The HP48 calculator is much faster than the Cosmac VIP, but, there is no clear indication of how fast it is really is in interpreting CHIP code while trying to design compelling programs with Octo. The cmark77 program has been used and adapted to suggest that Octo speed settings of 13 to 32 cyc/frm for HP48 S calculators, and from 17 to 50 cyc/frm for HP48 G series calculators would be reasonable, depending on task, with hires mode actually improving the worst case graphical performance by almost double to give estimates of 22 to 32 cyc/frm and 33 to 50 cyc/frm on S and G respectively.
Two modified versions of cmark77, one converted to a register math only setup, have been used to estimate effective speeds. Cmark77 is a CHIP-8 graphical benchmark tool written by John Deeny, otherwise known as taqueso on the Something Awful forums, and running it on real hardware has generated approximations of performance based on a 50 instruction task.
Because graphical ops are significantly more costly than other ops on period hardware versus on Octo (where they are basically free), there have to be separate scores based on task being performed. Certain operations may be more costly (larger sprites) or full 16 register IO, but these figures are supposed to provide vague guidance on reasonable speeds to test your game at.
Here are a couple of photos of the benchmark running on the calculators in question:
Bench report: Effective Octo Cycles:
lores hires math lores hires math
S 0.80k 1.30k 1.90k 13 cyc 22 cyc 32 cyc
G 1.00k 2.00k 3.00k 17 cyc 33 cyc 50 cyc
% +25% +54% +58% +25% +54% +58%
As noted, graphical operations are by far the most intensive operation on the platform; looking at the source code, they are the longest and largest routines by a notable margin. The graphics benchmark draws 5 line font sprites, as well as some longer 7 or 8 line sprites, so, you can assume that drawing maximum line sprites (or 16x16 ones) would actually be even more costly, but, I don't think we need to lower the bottom line any farther.

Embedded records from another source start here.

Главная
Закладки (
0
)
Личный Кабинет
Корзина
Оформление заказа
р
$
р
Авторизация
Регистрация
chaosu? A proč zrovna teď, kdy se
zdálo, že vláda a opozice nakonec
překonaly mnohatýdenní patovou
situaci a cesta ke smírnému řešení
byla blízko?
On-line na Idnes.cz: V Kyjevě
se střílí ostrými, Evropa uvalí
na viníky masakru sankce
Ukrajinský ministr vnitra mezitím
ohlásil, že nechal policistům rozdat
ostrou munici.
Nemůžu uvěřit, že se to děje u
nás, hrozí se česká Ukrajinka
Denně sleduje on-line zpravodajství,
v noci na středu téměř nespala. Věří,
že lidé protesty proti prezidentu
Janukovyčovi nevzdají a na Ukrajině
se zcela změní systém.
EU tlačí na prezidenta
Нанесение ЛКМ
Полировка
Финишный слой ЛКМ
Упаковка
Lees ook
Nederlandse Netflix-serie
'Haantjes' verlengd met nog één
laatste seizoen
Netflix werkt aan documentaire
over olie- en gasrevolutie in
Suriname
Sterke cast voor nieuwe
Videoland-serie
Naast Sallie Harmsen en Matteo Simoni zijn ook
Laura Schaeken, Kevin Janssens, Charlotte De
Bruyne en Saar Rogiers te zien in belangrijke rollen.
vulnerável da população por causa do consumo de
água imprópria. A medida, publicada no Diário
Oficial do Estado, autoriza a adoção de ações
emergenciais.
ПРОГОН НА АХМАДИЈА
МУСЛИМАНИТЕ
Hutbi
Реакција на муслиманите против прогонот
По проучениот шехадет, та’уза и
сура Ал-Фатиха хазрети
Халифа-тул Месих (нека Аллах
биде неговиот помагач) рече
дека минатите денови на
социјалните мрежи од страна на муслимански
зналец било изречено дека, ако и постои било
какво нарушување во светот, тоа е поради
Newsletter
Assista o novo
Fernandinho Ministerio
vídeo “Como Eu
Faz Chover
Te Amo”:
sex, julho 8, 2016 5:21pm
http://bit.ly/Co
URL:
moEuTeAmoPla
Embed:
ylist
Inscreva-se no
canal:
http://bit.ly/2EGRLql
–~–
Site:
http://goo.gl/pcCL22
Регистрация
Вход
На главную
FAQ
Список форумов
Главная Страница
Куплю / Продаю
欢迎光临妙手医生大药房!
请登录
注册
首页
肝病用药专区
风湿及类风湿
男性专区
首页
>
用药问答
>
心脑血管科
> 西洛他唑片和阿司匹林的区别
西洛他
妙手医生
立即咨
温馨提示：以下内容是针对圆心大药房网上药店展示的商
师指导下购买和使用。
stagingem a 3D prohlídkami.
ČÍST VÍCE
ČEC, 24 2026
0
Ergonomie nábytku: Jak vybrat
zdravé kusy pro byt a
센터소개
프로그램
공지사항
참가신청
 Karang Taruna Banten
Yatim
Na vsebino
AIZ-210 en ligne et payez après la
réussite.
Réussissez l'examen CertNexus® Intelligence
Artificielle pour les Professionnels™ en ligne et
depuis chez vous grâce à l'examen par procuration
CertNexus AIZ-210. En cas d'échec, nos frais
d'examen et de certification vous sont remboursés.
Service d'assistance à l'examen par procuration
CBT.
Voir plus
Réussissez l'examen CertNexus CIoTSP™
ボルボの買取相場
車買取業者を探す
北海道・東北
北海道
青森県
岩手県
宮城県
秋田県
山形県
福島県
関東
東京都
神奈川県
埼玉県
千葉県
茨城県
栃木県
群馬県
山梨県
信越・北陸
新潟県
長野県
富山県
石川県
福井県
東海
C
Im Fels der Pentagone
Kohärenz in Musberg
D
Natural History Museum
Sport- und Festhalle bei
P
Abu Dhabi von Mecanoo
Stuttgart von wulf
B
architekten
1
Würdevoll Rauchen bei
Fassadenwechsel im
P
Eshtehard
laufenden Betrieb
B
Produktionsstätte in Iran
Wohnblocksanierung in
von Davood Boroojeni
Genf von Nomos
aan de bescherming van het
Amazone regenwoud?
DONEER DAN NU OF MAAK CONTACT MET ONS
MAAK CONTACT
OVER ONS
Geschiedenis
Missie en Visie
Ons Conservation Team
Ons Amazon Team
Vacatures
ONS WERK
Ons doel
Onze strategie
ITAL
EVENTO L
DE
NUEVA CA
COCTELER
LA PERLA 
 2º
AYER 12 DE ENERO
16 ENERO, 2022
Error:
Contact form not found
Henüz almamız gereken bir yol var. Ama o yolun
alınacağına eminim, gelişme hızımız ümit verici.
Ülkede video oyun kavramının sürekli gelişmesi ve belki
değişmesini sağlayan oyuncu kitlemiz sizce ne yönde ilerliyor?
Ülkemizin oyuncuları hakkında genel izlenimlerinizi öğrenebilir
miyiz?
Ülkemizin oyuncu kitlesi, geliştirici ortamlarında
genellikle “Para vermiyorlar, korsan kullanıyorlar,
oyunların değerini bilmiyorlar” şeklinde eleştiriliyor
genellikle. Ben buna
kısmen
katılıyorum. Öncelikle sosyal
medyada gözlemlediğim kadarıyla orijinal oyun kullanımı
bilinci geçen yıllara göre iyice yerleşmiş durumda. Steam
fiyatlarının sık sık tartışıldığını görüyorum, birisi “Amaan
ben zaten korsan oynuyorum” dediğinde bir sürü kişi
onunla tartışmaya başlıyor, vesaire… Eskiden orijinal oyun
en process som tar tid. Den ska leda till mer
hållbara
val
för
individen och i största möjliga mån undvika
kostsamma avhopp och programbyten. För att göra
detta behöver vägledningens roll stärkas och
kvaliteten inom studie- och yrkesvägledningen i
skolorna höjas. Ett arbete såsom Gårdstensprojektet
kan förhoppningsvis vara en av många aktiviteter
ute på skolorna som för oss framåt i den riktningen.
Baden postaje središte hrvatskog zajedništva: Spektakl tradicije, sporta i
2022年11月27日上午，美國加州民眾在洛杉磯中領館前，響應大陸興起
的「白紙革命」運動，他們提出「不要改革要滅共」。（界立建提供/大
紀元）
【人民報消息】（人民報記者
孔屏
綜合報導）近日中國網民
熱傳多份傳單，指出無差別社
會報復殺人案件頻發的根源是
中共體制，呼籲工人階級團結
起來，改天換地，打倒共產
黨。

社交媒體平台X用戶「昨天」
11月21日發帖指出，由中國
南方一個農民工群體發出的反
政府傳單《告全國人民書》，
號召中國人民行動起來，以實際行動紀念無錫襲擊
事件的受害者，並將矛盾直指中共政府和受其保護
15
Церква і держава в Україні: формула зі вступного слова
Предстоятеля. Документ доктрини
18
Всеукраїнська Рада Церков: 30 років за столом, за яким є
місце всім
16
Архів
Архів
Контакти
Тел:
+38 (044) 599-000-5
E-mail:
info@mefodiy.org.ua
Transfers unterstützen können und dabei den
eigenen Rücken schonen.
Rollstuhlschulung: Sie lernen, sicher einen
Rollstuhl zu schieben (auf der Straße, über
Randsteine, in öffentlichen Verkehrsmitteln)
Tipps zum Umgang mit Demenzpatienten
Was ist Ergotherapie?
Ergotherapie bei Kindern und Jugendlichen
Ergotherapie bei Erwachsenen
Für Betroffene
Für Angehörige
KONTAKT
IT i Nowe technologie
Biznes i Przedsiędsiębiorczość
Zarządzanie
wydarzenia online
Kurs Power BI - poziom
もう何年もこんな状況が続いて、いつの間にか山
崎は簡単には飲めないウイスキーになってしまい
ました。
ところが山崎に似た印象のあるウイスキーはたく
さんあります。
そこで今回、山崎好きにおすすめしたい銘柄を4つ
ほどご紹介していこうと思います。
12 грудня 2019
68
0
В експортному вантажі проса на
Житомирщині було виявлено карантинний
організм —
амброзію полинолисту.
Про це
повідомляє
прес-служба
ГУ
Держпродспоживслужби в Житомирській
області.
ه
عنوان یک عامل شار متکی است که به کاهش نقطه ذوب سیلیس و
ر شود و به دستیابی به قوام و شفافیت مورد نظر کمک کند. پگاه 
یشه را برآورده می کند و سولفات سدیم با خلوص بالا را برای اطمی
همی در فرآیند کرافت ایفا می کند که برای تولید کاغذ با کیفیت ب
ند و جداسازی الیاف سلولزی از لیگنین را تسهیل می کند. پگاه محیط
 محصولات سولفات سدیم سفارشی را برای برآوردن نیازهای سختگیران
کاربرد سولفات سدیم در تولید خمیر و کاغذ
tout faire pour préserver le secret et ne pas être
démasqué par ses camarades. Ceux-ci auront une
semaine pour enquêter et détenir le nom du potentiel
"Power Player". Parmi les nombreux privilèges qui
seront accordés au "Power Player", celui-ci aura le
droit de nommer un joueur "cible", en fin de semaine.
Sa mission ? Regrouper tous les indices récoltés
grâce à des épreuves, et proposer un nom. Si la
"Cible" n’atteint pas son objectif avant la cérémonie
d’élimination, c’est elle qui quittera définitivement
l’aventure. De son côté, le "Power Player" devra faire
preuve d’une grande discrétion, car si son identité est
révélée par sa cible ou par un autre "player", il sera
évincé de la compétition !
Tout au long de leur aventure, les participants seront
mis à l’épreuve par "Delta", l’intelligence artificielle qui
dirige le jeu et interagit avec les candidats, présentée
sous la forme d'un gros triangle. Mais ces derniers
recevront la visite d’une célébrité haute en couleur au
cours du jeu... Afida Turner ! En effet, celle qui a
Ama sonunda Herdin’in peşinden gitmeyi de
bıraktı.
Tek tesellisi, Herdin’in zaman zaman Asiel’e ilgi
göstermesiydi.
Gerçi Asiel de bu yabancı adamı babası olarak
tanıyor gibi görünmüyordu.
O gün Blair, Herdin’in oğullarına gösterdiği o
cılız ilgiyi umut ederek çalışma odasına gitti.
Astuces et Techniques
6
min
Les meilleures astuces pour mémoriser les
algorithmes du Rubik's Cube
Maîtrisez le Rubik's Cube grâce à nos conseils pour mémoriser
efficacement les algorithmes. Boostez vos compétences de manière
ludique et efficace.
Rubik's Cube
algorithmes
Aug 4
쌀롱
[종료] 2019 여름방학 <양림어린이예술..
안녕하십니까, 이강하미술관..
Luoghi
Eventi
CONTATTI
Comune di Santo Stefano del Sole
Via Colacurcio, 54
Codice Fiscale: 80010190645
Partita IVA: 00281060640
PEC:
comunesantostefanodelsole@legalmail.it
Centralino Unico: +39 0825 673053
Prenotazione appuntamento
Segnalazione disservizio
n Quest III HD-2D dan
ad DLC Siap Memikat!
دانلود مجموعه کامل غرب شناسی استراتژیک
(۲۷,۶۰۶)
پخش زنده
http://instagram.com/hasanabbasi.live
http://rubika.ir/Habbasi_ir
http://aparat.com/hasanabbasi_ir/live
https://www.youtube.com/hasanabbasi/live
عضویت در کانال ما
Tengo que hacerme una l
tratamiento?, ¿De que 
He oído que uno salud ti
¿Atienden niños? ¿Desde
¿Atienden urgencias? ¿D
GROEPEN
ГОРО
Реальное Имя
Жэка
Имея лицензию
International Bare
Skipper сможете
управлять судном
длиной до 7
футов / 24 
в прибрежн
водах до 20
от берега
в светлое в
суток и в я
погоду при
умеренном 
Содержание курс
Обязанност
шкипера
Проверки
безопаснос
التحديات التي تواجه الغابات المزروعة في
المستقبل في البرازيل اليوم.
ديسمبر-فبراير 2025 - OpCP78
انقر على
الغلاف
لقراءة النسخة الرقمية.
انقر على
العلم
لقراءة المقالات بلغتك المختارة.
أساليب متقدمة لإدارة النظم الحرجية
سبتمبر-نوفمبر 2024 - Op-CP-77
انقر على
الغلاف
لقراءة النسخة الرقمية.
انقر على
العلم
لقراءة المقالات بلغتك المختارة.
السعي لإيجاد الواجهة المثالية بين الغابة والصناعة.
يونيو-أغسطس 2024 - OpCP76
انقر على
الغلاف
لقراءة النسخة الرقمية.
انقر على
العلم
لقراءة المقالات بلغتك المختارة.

In terms of hardware, the G series calculators pack a 4 Mhz processor, twice the 2 Mhz processor in the S series. However, they do share the same 2 Mhz memory clock, which is likely responsible for holding back the G - note that the display buffer, registers, and every CHIP instruction are all stored in ram and is has to be accessed constantly. Both devices are clearly quite capable of running at a higher speed when performing math/register manipulating instructions than graphics, and the gains due to the simplified process of accessing the display buffer in hires mode versus lores mode are surprisingly large. It's more than likely that the lores renderer could be rewritten for speed, as the hires renderer was moving from SC10 to SCHIP, but this would likely be a project for another day.